EXERCISE: Extend the methods passage on GBS data preparation and phylogenomic analysis, starting immediately after its final sentence.

GBS data preparation and filtering
Quality assessment of all raw sequence samples was performed using fastqc (http://www.bioinformatics.babraham.ac.uk/projects/fastqc). Sequences were de-multiplexed allowing for one base mismatch in barcodes, and the restriction site and barcode were trimmed from all GBS sequence reads using cutadapt [37]. Sequence data were filtered and clustered using the ipyrad bioinformatics pipeline [38]. We conducted two runs of ipyrad: (i) one with a small set of C. tinctorius accession but including seven wild Carthamus species, and (ii) using 114 individuals from C. tinctorius plus its closest three relatives according to the prior analysis. The minimal number of samples to possess a certain locus was set to 90% of the individuals. The clustering threshold of reads within and between individuals was set to 0.85 and 0.90 in the first and second dataset, respectively. For the other parameters the default settings were used. The assembly of the GBS data was done de novo.
Phylogenomic analyses
After removing samples with a too low number of reads, we used MrBayes 3.2.6 [39] and Paup* 4a169 [40] to infer phylogenetic relationships within our set of Carthamus species and accessions. NJ, based on GTR distances, and MP trees were calculated in Paup* to analyze the aligned sequence data matrices. In MP gaps were treated as missing data and we used a heuristic search with TBR branch swapping with initially 250 random addition sequences (RAS) restricting the number of collected trees to 50 per replicate. The resulting shortest trees were then used as starting trees in a second heuristic search without setting a limit on tree numbers. Bootstrap support values were obtained by 500 bootstrap re-samples using the same settings as before except that we excluded RAS. Paup* was also used to infer the model of sequence evolution.

EXTRACTED MATERIAL:
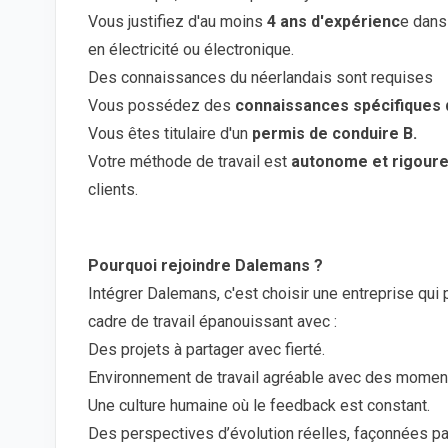
Vous justifiez d'au moins
4 ans d'expérienc
e dans
en électricité ou électronique.
Des connaissances du néerlandais sont requises
Vous possédez des
connaissances spécifiques 
Vous êtes titulaire d'un
permis de conduire B.
Votre méthode de travail est
autonome et rigour
clients.
Pourquoi rejoindre Dalemans ?
Intégrer Dalemans, c'est choisir une entreprise qui 
cadre de travail épanouissant avec :
Des projets à partager avec fierté.
Environnement de travail agréable avec des moments
Une culture humaine où le feedback est constant.
Des perspectives d’évolution réelles, façonnées pa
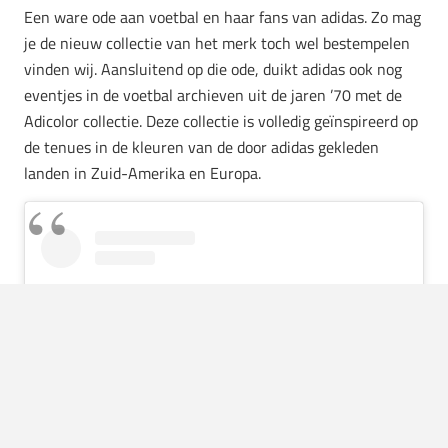
Een ware ode aan voetbal en haar fans van adidas. Zo mag
je de nieuw collectie van het merk toch wel bestempelen
vinden wij. Aansluitend op die ode, duikt adidas ook nog
eventjes in de voetbal archieven uit de jaren ’70 met de
Adicolor collectie. Deze collectie is volledig geïnspireerd op
de tenues in de kleuren van de door adidas gekleden
landen in Zuid-Amerika en Europa.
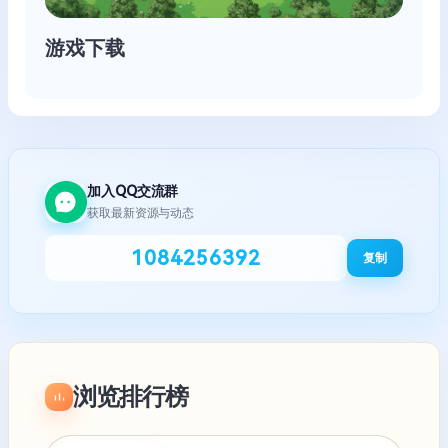
游戏下载
加入QQ交流群
获取最新资源与动态
1084256392
复制
浏览排行榜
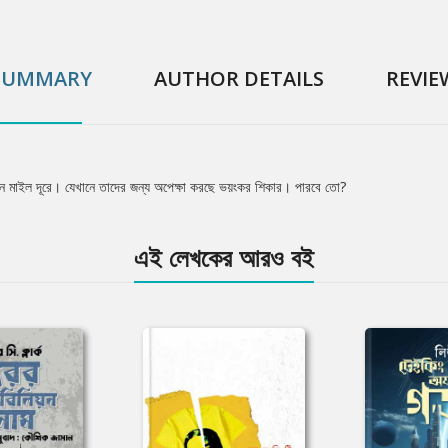
SUMMARY
AUTHOR DETAILS
REVIE
লিয়ন মাইল দূরে। যেখানে তাদের জন্য অপেক্ষা করছে ভয়ংকর শিকার। পারবে তো?
এই লেখকের আরও বই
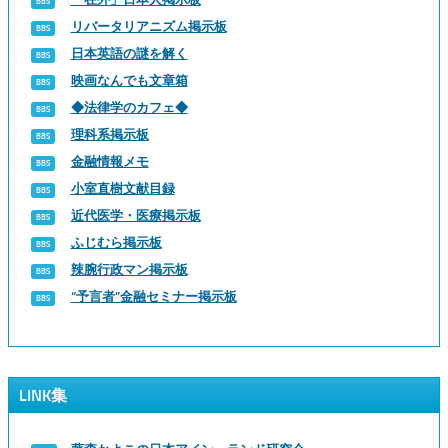
リバータリアニズム掲示板
日本英語の謎を解く
映画なんでも文章箱
◆法律学のカフェ◆
理科系掲示板
金融情報メモ
小室直樹文献目録
近代医学・医療掲示板
ふじむら掲示板
辣腕行政マン掲示板
“予言者”金融セミナー掲示板
LINK集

EXERCISE RESULT:
For BI two times four chains were run for 5 million generations for the dataset including the set of different Carthamus species, specifying the model of sequence evolution as GTR+Γ. We sampled a tree every 1000 generations and summarized the trees in MrBayes. Converging log-likelihoods, potential scale reduction factors for each parameter and inspection of tabulated model parameters in MrBayes suggested that stationary had been reached. The first 25% of trees were discarded as burn-in. For the large dataset including all C. tinctorius accessions, phylogenetic inference calculations in MrBayes were run for more than three weeks without converging chains when we cancelled this analysis.
Population structure analysis
The dataset of SNPs generated from ipyrad was used as input for the analysis of population structure for C. oxyacantha, C. palaestinus, C. glaucus and eight C. tinctorious cultivars in the R package LEA [41]. The number of subpopulations (K) was assumed to range from one to seven. An admixture analysis [42] using sparse nonnegative matrix factorization (snmf) was used for the estimation of population genetic structure. In addition, a Principal Components Analysis (PCA) was conducted in ipyrad on the same dataset.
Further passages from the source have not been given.